George Frey/Getty Images

One of the most heartening developments in recent weeks is a recognition on the part of many conservative opinion makers that Cliven Bundy—the tax-protesting Nevada cattle rancher, who has refused to pay federal grazing fees applicable to him and other ranchers—is not within his rights to just ignore the law because he doesn't agree with it. 

Just today, the conservative Weekly Standard described Bundy as "a rancher gaming the system to his own financial advantage, and disguising his scheme in populist rhetoric: refusing to pay a tax which others must pay, and “tying up the courts”—for two decades!—as he continues to ignore the law."

Bundy's a compelling or useful figure to agit-prop peddlers like Sean Hannity, but the rule-of-law right isn't uniformly treating him like a martyr for liberty, which is progress of a sort.

Or maybe it's just that Bundy hasn't been savvy enough. If he'd followed the news more closely, he would've known that the road to conservative martyrdom runs through irrefutable assertions of government infringement upon free practice, and a claim to exemption from the grazing fee on religious grounds.

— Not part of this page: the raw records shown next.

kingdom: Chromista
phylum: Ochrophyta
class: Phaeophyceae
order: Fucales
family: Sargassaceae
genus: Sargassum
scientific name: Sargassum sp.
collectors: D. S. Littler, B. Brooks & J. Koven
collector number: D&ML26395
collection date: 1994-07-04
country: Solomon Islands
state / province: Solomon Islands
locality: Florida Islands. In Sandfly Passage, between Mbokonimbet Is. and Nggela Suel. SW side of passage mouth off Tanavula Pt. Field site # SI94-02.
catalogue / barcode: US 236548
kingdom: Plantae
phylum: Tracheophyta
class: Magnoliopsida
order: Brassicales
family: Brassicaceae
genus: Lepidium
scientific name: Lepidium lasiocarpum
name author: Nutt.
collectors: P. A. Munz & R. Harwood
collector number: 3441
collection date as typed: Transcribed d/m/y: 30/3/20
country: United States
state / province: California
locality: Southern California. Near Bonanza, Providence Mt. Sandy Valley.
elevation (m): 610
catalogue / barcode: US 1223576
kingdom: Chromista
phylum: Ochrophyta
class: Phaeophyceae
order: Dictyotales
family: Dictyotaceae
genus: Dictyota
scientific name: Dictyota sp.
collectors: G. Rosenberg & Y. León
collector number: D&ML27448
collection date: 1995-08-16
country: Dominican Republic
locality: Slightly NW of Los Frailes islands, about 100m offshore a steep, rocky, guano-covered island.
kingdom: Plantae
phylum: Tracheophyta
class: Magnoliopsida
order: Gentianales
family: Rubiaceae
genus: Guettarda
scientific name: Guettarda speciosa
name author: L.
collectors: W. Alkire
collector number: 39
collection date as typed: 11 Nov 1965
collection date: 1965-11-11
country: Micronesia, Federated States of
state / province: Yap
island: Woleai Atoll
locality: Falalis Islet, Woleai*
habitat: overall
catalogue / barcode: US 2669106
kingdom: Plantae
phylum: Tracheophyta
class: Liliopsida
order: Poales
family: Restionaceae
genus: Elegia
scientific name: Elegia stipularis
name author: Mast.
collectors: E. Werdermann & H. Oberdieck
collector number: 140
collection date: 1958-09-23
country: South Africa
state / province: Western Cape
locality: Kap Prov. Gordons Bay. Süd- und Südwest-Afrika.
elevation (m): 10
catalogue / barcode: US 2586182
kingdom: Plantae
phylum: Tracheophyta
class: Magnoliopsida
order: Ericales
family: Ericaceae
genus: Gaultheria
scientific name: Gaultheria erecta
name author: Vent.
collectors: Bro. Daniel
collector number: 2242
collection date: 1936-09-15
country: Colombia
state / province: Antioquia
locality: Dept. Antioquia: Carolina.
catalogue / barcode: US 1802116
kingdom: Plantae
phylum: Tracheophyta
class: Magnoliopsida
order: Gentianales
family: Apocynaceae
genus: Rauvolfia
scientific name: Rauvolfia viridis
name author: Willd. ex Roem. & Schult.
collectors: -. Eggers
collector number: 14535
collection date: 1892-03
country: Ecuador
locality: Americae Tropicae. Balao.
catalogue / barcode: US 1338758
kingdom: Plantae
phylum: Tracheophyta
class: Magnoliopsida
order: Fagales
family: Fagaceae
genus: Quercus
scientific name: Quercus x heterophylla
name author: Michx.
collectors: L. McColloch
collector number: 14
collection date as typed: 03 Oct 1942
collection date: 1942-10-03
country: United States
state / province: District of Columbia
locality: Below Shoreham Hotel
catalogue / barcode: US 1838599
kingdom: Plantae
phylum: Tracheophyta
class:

"Command the sons of Israel that they give to the Levites from the inheritance of their possession cities to live in; and you shall give to the Levites pasture lands around the cities. The cities shall be theirs to live in; and their pasture lands shall be for their cattle and for their herds and for all their beasts. The pasture lands of the cities which you shall give to the Levites shall extend from the wall of the city outward a thousand cubits around."